メーカー選手権のヒーロー達【ポルシェ908】 (1/2ページ)

3リッターフラット6を搭載した純レーシングマシン

 1970年のル・マン24時間において、そのシーズンにデビューした917がポルシェに、悲願だったル・マン初制覇をもたらしたことは前回紹介したとおりだが、今回はその、4.5リッターの「スポーツカー」が誕生することになったプロローグともいうべきモデル、68年に登場したタイプ908を紹介しておこう。ポルシェ908

タイプ907の後継モデルで、空冷の水平対向エンジンをミッドシップに搭載するグループ6(SP=スポーツ・プロトタイプ)の純レーシングマシン。こう書いていくとタイプ906、いわゆるカレラ6の正常進化モデルと受け取ることもできるが、その精神、志、いやレース哲学は一新されていた。

それまでの906~910~907が(原則的には)2リッターのフラット6を搭載し、SPの2リッタークラスを争いながら、タルガフローリオのようなテクニカルコースで大排気量車に一矢報いようとしていたのに対して、908は当初から3リッターのフラット8を搭載していた。

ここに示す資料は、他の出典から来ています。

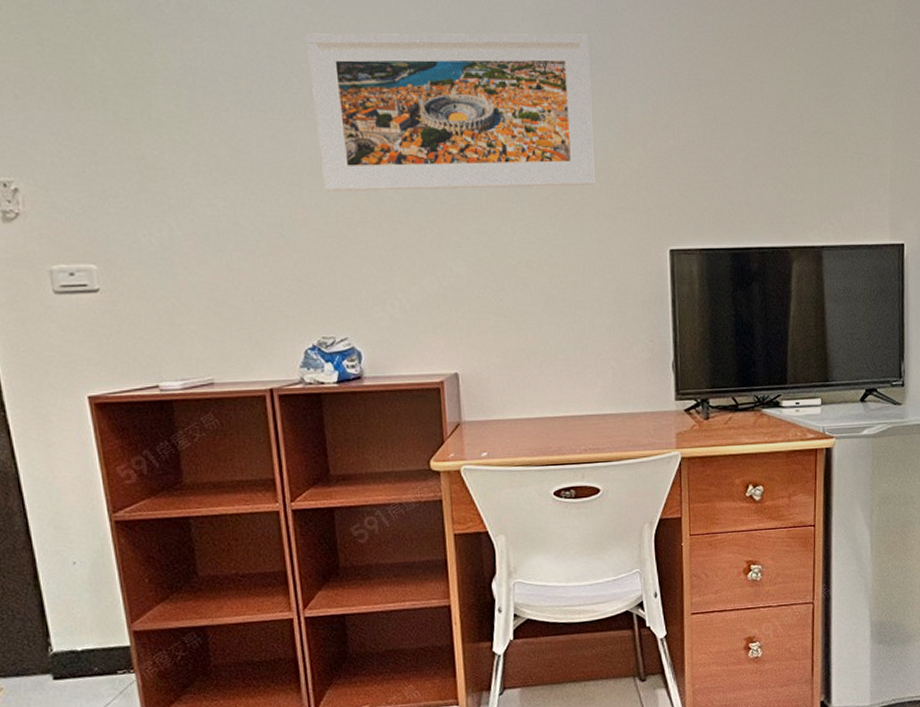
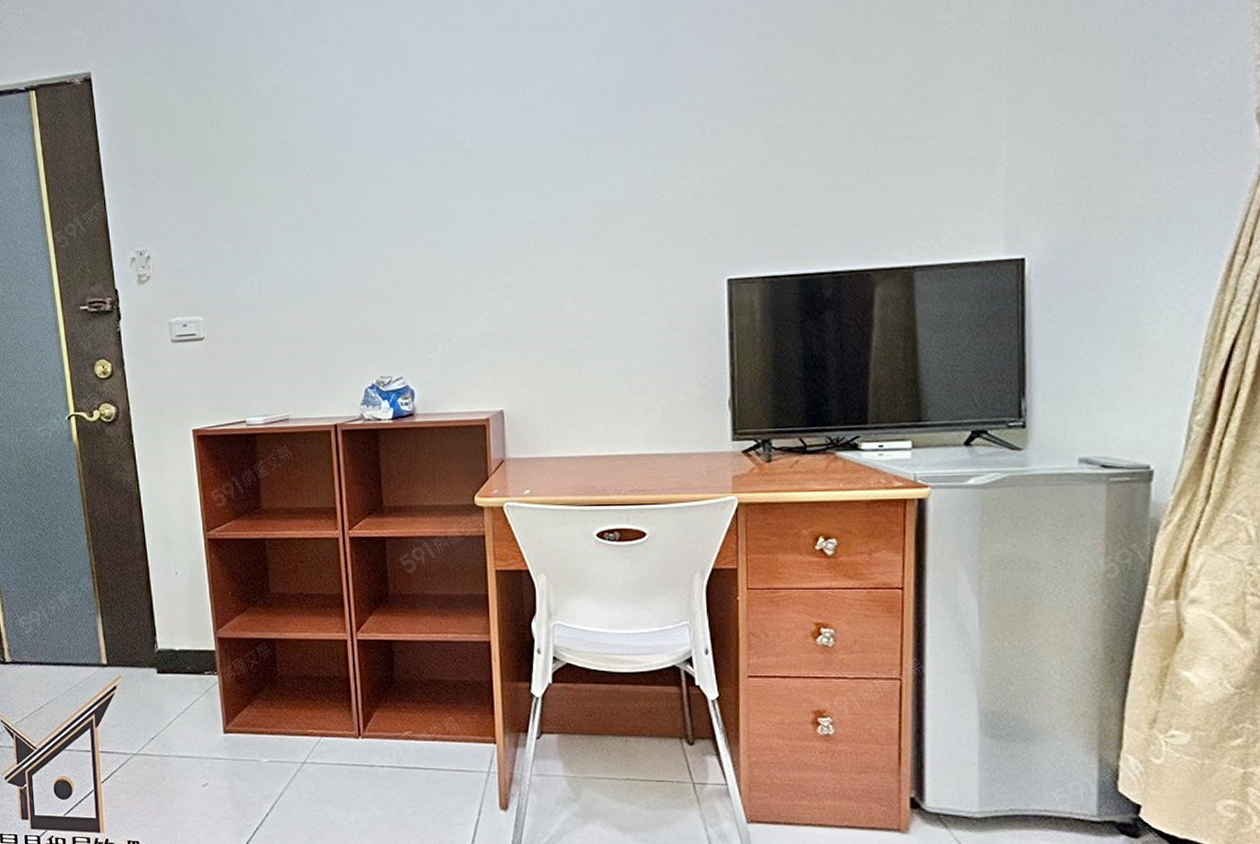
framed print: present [307,33,595,193] -> none [376,65,646,243]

 これはレギュレーションの変更が大きく影響しているのだが、FIA、正確にはその下部組織であったFISAが、世界スポーツカー選手権、正確には前年までの国際スポーツカー選手権を国際メーカー選手権へと名称変更するとともに、それまで門戸を開いていたビッグマシンにも参加制限を強化、グループ4(S=スポーツカー)は5リッター以下、SPも3リッター以下に排気量を制限したのだった。

もちろんそれまで培ってきたレーシングテクノロジーを駆使すれば3リッターのSPで5リッターのスポーツカーと互角の勝負を展開することは可能。スポーツカーにはトランクスペースが義務つけられるなど、パッケージングに幾分制限もあったし、何よりも50台という最低生産台数が課せられていたからフォードのような大メーカーにしか製作は不可能。

 だから5リッターのSと3リッターのSPによって戦われる68年シーズンのメーカー選手権は、ポルシェにとって願ってもない好条件だったのだ。日本の片田舎に住んでいた少年の知るところではなかったが……。